=== Supplied entries ===

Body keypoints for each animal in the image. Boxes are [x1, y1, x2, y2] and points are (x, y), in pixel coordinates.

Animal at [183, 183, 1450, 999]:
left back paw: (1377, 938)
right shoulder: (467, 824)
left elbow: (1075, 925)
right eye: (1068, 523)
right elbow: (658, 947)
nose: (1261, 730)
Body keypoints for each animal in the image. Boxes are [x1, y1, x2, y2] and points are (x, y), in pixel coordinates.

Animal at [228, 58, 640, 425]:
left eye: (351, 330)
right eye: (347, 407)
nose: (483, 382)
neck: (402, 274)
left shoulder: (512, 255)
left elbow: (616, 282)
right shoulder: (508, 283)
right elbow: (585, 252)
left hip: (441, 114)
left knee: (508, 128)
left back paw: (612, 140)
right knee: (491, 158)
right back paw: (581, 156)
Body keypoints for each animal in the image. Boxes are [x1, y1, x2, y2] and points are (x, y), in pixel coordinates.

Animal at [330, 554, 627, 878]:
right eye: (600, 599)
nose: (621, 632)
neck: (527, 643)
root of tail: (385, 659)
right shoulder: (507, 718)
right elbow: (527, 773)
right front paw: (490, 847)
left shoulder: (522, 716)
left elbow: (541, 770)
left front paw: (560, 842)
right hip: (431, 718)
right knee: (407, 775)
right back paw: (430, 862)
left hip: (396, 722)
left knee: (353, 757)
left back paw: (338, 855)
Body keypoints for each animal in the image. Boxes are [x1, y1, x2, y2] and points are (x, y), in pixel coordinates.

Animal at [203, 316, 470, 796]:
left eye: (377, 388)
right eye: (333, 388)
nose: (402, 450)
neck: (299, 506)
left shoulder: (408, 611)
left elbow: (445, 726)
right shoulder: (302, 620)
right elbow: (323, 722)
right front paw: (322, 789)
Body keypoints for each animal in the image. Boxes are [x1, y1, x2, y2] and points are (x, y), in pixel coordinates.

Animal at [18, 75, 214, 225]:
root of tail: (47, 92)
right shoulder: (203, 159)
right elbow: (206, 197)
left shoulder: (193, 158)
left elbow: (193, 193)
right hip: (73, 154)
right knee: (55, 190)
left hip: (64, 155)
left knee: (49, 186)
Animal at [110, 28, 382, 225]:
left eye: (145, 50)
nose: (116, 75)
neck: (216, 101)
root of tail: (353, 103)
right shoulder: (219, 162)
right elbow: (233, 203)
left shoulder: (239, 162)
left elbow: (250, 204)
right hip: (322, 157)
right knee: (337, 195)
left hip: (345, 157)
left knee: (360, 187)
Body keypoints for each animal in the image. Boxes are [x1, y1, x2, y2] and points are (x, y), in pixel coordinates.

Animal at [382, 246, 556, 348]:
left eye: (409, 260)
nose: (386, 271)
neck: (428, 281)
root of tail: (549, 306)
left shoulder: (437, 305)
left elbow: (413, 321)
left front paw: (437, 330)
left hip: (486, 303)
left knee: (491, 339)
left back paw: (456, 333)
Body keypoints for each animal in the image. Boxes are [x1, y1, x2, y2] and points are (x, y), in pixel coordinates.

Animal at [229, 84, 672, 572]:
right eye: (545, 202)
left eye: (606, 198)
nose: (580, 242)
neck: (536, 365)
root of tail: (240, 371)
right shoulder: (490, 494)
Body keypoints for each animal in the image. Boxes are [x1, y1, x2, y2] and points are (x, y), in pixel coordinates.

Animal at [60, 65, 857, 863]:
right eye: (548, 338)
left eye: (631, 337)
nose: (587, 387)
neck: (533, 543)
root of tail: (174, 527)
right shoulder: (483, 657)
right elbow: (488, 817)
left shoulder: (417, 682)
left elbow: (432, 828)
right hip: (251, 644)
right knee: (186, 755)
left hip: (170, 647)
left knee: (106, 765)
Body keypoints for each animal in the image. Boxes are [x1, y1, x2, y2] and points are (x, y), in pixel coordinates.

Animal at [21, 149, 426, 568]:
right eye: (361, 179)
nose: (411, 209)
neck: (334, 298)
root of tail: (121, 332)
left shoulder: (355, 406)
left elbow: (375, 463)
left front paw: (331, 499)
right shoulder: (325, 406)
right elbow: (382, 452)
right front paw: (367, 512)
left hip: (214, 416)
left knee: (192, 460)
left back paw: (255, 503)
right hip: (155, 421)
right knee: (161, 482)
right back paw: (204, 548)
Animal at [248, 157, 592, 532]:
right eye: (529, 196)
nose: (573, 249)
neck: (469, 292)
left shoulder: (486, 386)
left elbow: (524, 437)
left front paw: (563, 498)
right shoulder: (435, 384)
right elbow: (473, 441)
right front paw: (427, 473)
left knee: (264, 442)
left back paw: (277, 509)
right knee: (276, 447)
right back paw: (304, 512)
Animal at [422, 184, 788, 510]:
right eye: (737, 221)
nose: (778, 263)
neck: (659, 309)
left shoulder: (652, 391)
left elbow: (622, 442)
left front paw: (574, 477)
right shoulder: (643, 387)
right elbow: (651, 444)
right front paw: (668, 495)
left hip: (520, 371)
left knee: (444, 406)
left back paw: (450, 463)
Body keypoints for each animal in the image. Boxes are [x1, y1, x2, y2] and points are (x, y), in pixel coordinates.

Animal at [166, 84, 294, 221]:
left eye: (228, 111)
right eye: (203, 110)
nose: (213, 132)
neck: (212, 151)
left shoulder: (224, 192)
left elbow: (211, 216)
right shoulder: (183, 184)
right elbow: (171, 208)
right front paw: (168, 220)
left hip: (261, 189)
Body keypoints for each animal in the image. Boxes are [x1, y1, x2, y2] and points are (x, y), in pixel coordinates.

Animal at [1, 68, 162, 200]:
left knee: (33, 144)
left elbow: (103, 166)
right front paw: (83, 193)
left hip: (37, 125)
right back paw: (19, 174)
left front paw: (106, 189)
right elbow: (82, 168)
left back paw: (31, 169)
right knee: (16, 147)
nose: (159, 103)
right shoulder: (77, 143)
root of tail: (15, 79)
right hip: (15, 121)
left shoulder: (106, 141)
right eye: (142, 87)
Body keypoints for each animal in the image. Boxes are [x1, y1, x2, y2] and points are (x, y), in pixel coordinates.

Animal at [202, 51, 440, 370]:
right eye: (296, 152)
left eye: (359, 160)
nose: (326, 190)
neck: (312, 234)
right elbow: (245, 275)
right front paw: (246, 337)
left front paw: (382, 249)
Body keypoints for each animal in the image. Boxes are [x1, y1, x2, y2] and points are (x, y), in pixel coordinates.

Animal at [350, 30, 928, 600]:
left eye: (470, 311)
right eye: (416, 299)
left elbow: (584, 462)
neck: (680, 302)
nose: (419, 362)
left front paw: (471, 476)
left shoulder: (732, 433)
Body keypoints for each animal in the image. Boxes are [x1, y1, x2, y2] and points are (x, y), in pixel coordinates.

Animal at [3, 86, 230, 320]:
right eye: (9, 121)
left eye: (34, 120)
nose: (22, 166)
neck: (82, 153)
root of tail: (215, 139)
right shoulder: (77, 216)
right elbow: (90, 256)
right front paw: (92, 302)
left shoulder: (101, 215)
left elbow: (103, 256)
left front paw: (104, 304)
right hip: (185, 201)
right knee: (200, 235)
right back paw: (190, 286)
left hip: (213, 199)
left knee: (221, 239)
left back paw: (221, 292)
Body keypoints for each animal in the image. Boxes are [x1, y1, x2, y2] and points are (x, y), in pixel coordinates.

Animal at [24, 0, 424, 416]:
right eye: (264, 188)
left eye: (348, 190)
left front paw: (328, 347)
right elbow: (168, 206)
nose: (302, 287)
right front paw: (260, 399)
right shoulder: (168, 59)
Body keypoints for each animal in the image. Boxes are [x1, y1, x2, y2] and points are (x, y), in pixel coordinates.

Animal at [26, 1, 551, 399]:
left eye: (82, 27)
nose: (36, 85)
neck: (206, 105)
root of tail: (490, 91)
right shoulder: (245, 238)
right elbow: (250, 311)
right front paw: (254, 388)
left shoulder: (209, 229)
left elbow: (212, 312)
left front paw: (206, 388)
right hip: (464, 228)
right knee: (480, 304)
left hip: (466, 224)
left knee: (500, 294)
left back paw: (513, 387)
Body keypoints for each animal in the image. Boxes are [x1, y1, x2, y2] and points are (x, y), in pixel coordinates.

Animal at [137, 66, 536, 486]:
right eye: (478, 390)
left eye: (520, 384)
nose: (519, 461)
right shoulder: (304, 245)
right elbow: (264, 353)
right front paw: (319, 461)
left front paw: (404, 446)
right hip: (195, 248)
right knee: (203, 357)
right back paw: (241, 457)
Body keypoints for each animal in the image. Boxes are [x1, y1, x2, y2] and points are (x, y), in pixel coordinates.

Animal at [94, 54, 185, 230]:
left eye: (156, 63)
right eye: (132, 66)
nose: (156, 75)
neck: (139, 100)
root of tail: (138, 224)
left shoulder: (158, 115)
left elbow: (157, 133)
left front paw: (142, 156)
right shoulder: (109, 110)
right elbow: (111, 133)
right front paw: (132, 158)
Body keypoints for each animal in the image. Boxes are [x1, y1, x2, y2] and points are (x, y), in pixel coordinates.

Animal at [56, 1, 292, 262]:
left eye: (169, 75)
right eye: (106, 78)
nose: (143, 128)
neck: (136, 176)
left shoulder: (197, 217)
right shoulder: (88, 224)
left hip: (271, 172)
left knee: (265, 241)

===

*What is required:* Every line holding the word "tail" should be copied out of the records above.

*Final answer:*
root of tail: (385, 659)
root of tail: (47, 92)
root of tail: (353, 103)
root of tail: (549, 306)
root of tail: (240, 371)
root of tail: (174, 527)
root of tail: (121, 332)
root of tail: (15, 79)
root of tail: (215, 139)
root of tail: (490, 91)
root of tail: (138, 224)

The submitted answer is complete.